The Privacy Center has a privacy program framework that focuses on policies, procedures, tools, guidance and training. This framework also includes a Privacy-by-Design program that requires all data-dependent initiatives to receive a privacy-focused consultation through their life cycle. The privacy center resides within our legal staff, and additional nonlegal resources are leveraged on a functional, regional and product/program basis to instill best practices in a consistent manner across the enterprise. In certain cases, external reviewers have been engaged to ensure use of industry best practices.

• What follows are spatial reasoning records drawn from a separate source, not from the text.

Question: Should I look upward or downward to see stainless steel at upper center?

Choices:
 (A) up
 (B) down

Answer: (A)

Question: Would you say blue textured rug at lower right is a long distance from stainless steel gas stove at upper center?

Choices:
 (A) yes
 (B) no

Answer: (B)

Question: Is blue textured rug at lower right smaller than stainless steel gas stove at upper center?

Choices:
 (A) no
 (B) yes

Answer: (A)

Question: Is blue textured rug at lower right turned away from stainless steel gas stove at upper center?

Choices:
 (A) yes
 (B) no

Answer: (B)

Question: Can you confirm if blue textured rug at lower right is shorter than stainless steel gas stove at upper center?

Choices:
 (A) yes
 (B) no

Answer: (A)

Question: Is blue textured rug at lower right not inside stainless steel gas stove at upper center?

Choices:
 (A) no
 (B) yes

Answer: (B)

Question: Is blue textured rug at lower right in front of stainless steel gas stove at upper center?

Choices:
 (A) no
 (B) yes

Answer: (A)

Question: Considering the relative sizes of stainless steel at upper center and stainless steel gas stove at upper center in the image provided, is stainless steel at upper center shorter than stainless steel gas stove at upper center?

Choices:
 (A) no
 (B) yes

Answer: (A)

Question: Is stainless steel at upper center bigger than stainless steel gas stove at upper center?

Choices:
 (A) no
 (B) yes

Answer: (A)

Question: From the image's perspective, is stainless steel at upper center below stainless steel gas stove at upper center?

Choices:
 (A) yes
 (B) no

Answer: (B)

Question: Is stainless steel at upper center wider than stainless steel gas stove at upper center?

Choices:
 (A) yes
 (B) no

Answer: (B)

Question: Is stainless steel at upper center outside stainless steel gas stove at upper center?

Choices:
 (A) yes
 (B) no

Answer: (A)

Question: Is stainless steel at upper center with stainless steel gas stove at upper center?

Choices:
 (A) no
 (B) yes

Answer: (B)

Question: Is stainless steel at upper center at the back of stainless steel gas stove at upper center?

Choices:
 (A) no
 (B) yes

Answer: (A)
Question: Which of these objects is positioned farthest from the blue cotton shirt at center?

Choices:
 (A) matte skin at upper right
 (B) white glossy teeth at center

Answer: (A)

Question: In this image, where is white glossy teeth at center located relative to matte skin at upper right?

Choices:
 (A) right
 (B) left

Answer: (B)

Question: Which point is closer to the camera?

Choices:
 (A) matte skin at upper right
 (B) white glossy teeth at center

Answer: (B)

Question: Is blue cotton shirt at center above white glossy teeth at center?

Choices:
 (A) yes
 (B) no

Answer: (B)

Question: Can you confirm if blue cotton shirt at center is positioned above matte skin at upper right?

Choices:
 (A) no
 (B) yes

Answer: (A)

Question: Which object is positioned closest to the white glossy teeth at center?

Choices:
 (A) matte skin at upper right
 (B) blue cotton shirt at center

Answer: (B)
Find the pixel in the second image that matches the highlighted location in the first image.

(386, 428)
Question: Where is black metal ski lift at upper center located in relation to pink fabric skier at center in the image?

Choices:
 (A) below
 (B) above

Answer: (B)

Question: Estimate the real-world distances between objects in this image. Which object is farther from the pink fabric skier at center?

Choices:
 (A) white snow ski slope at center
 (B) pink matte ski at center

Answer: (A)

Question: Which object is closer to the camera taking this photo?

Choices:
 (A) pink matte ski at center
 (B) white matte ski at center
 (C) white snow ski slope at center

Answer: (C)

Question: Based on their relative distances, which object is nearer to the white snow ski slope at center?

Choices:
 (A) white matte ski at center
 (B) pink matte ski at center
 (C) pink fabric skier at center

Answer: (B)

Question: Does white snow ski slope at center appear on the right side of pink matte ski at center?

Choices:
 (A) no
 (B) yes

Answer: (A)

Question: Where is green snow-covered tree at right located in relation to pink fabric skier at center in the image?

The goal of our collaborative privacy practice is to ensure that the collection, use and sharing of employee and customer personal information is secure and compliant, and that it reinforces employee and customer trust and confidence. Our greatest resource in protecting personal information is our employees. Privacy compliance is part of GM’s annual training, which emphasizes the importance of privacy to our business and the high priority the company places on employee and customer privacy.

Privacy Practices

Our Information Security program is aligned to the National Institute of Standards and Technology Cyber Security Framework and ISO Standards and includes elements to protect the confidentiality, integrity and availability of information. We have a robust, global Information Lifecycle Management (ILM) Policy and record retention schedule which applies globally to all GM employees and other individuals or entities (e.g., contract workers, purchased services, etc.) that create or manage GM records. The ILM Policy requires that we properly retain only those records needed to meet business, fiscal and legal requirements. GM requires an online Privacy Impact Assessment to be completed, reviewed and approved by a Privacy Center member prior to the implementation of any new product, service or process, or any change to the foregoing, involving the use of personal information. Additionally, Information Security Risk Management conducts a personal information risk score for systems containing personal information. Systems with high risk are required to have additional information technology controls.

Incidents

GM has a robust process for employees to report an incident involving possible wrongdoing, a violation of GM’s Code of Conduct—Winning with Integrity, an IT or other cybersecurity event, personal information incident or other concerns. This includes reporting through our toll-free GM Awareline hotline and a robust process for reviewing and investigating all alleged incidents. An employee who violates our Privacy Policy or Code of Conduct may be subject to discipline, including warnings, suspension with or without pay and/or termination of employment.

Customer Privacy

GM publishes privacy statements publicly, such as on our corporate, vehicle brand and OnStar websites. We utilize an opt-in approach, where legally required or appropriate, based on the nature of the data collected and its intended use. Customers have the ability to opt out. GM complies with all privacy regulations, such as General Data Protection Regulation and the California Consumer Privacy Act. We honor requests under these regulations to access data, make corrections and delete. In addition, we do not allow the use of customer personal information for secondary usage if it is not disclosed in the Privacy Statement or otherwise consented to by the customer. In 2020, we did not have any material customer privacy complaints.